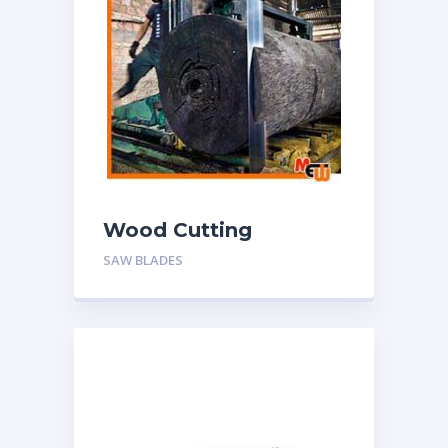
Wood Cutting
Bandsaw Blades
SAW BLADES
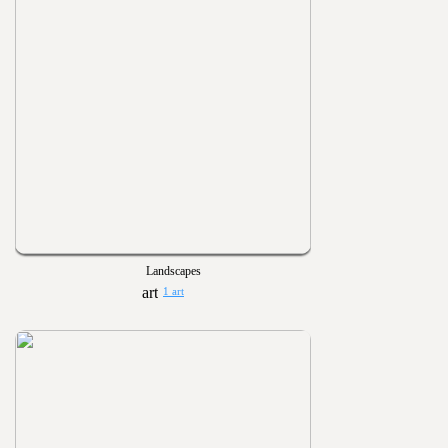
Landscapes
1 art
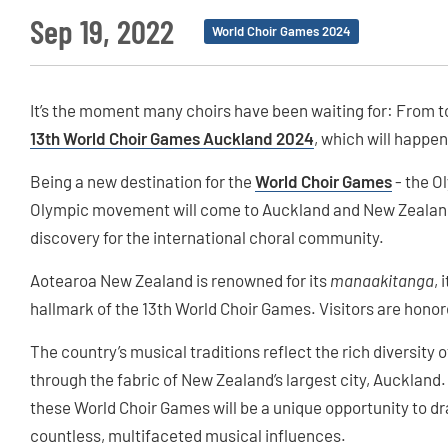
Sep 19, 2022
World Choir Games 2024
It’s the moment many choirs have been waiting for: From toda
13th World Choir Games Auckland 2024
, which will happe
Being a new destination for the
World Choir Games
- the O
Olympic movement will come to Auckland and New Zealand 
discovery for the international choral community.
Aotearoa New Zealand is renowned for its
manaakitanga
, 
hallmark of the 13th World Choir Games. Visitors are honor
The country’s musical traditions reflect the rich diversity 
through the fabric of New Zealand’s largest city, Auckland
these World Choir Games will be a unique opportunity to dr
countless, multifaceted musical influences.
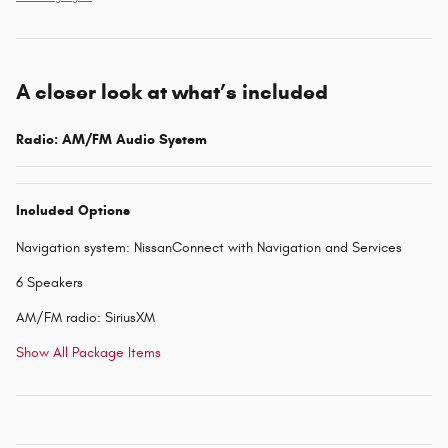
A closer look at what’s included
Radio: AM/FM Audio System
Included Options
Navigation system: NissanConnect with Navigation and Services
6 Speakers
AM/FM radio: SiriusXM
Show All Package Items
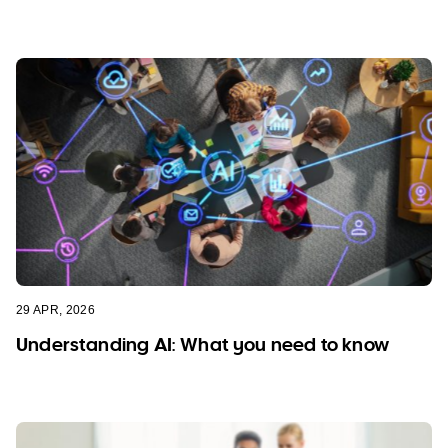
29 APR, 2026
Understanding AI: What you need to know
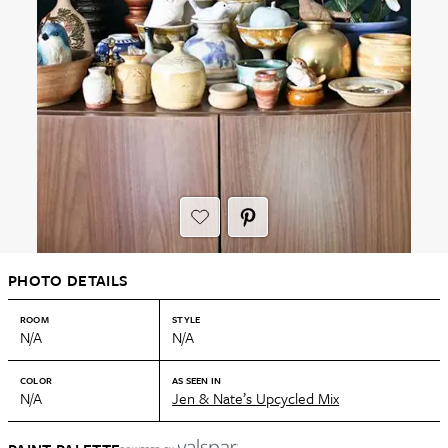
PHOTO DETAILS
ROOM
STYLE
N/A
N/A
COLOR
AS SEEN IN
N/A
Jen & Nate’s Upcycled Mix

### Required action
Transcribe the text of all the rows above verbatim, line for line, omitting the pictures.

### Exercise solution
Wood Cutting
Bandsaw Blades
SAW BLADES
Landscapes
1 art
Sep 19, 2022
World Choir Games 2024
It’s the moment many choirs have been waiting for: From toda
13th World Choir Games Auckland 2024
, which will happe
Being a new destination for the
World Choir Games
- the O
Olympic movement will come to Auckland and New Zealand 
discovery for the international choral community.
Aotearoa New Zealand is renowned for its
manaakitanga
, 
hallmark of the 13th World Choir Games. Visitors are honor
The country’s musical traditions reflect the rich diversity 
through the fabric of New Zealand’s largest city, Auckland
these World Choir Games will be a unique opportunity to dr
countless, multifaceted musical influences.
A closer look at what’s included
Radio: AM/FM Audio System
Included Options
Navigation system: NissanConnect with Navigation and Services
6 Speakers
AM/FM radio: SiriusXM
Show All Package Items
29 APR, 2026
Understanding AI: What you need to know
PHOTO DETAILS
ROOM
STYLE
N/A
N/A
COLOR
AS SEEN IN
N/A
Jen & Nate’s Upcycled Mix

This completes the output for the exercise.